Note, however, that there have been five occurrences of undefined behaviour in your code. When even a single instance of undefined behaviour occurs, all bets are off for being able to predict behaviour of your program. With your implementation, the results happen to be printing p and r with the same value (since malloc() returns the same value 0x2f7630 in both cases), printing a garbage value in both cases, and then (after the statement *p = 100) printing the value of 100 when printing *p and *r.

However, none of those results are guaranteed. The reason for no guarantee is that the meaning of "undefined behaviour" in the C++ standard is that the standard describes no limits on what is permitted, so an implementation is free to do anything. Your analysis might be correct, for your particular implementation, at the particular time you compiled, linked, and ran your code. It might even be correct next week, but be incorrect a month from now after updating your standard library (e.g. applying bug fixes). It is probably incorrect for other implementations.

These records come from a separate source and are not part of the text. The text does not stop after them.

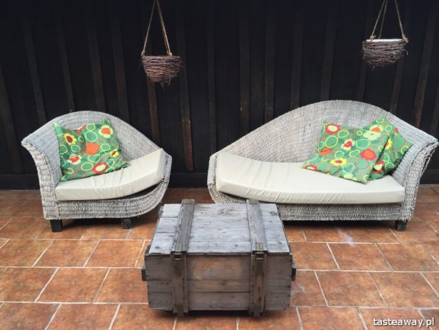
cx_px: 220
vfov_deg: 48.2
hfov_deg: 61.7
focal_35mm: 29
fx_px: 368
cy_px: 165
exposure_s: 1/341
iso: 32
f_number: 2.2
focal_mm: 4.15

Lastly, a couple of minor points.

Firstly, your code is incomplete, and would not even compile in the form you have described it. In discussion above, I have assumed your code is actually preceded by

#include <iostream>
#include <cstdlib>

using namespace std;

Second, malloc() and free() are functions in the standard library. They are not operators.

Answer 3

The free() function and the delete operator do not change the content of a pointer, as the pointer is passed by value.

However, the stuff in the location pointed to by the pointer may not be available after using free() or delete.

So if we have memory location 0x1000:

       +-----------------+  
0x1000 |                 |  
       | stuff in memory |  
       |                 |  
       +-----------------+  

Lets assume that the pointer variable p contains 0x1000, or points to the memory location 0x1000.

After the call to free(p), the operating system is allowed to reuse the memory at 0x1000. It may not use it immediately or it could allocate the memory to another process, task or program.

However, the variable p was not altered, so it still points to the memory area. In this case, the variable p still has a value, but you should not dereference (use the memory) because you don't own the memory any more.

Answer 4

Your analysis of what actually happened is correct; however, the program is not guaranteed to behave this way reliably. Every use of p after free(p) "provokes undefined behavior". (This also happens when you access *p and *r without having written anything there first.) Undefined behavior is worse than just producing an unpredictable result, and worse than just potentially causing the program to crash, because the compiler is explicitly allowed to assume that code that provokes undefined behavior will never execute. For instance, it would be valid for the compiler to treat your program as identical to

int main() {}

because there is no control flow path in your program that does not provoke undefined behavior, so it must be the case that the program will never run at all!